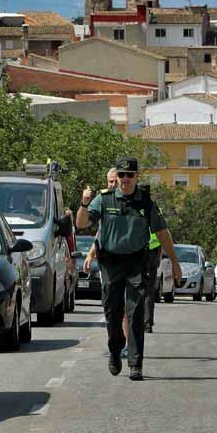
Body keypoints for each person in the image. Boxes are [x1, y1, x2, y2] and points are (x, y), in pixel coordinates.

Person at [76, 157, 181, 381]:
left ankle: (135, 363)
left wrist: (174, 260)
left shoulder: (146, 203)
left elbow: (162, 233)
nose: (124, 179)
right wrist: (84, 204)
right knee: (112, 313)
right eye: (121, 175)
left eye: (129, 175)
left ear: (136, 176)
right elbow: (82, 224)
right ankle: (115, 350)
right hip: (111, 263)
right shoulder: (103, 200)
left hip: (136, 262)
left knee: (135, 313)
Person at [83, 168, 131, 355]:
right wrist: (90, 254)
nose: (112, 184)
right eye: (109, 181)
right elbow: (100, 232)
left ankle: (127, 344)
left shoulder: (126, 201)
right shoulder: (103, 201)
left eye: (114, 181)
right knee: (112, 306)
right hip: (108, 262)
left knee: (125, 305)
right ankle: (117, 342)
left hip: (128, 260)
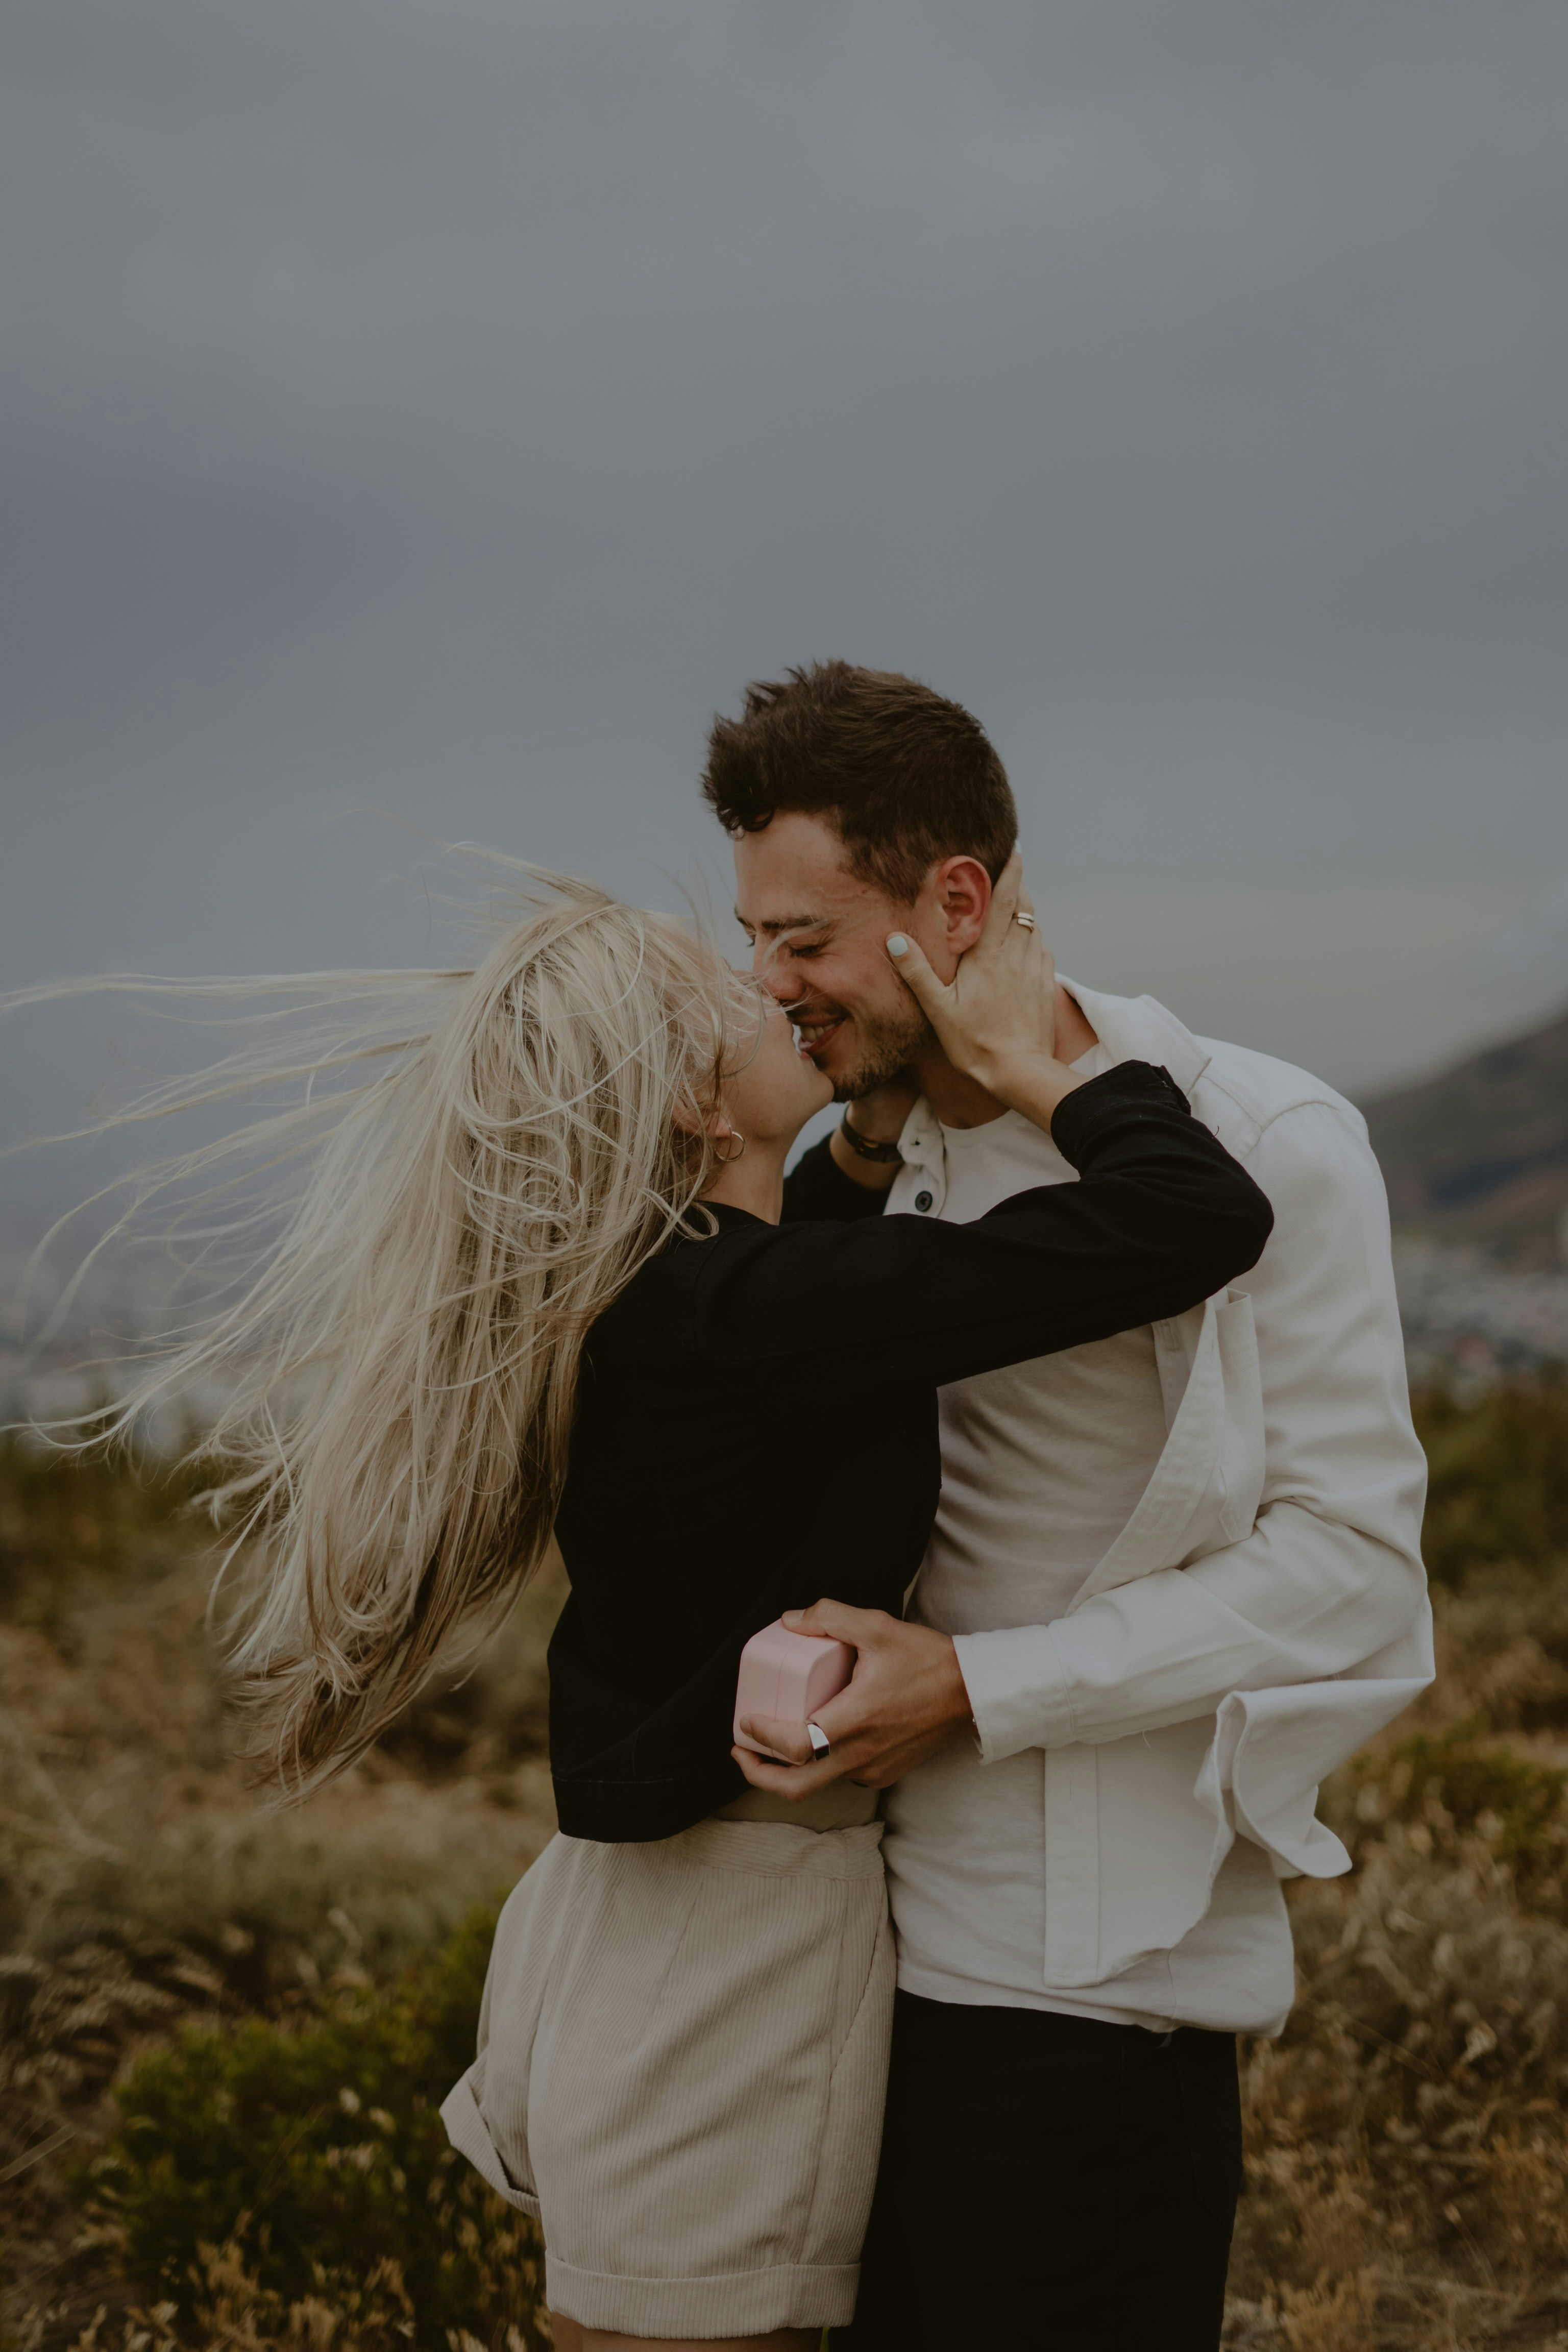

__WHAT IS EXPECTED__. Everything from the first line of the entries above through the line with "right ankle: (115, 350)" should be duplicated exactly, except the pictures.

__SOLVED PROBLEM__.
Body keypoints for each person in the image. Boxes are [x1, y1, x2, y2] and points are (x, y), in pixel coordinates.

Person at [76, 157, 181, 381]:
left ankle: (135, 363)
left wrist: (174, 260)
left shoulder: (146, 203)
left elbow: (162, 233)
nose: (124, 179)
right wrist: (84, 204)
right knee: (112, 313)
right eye: (121, 175)
left eye: (129, 175)
left ear: (136, 176)
right elbow: (82, 224)
right ankle: (115, 350)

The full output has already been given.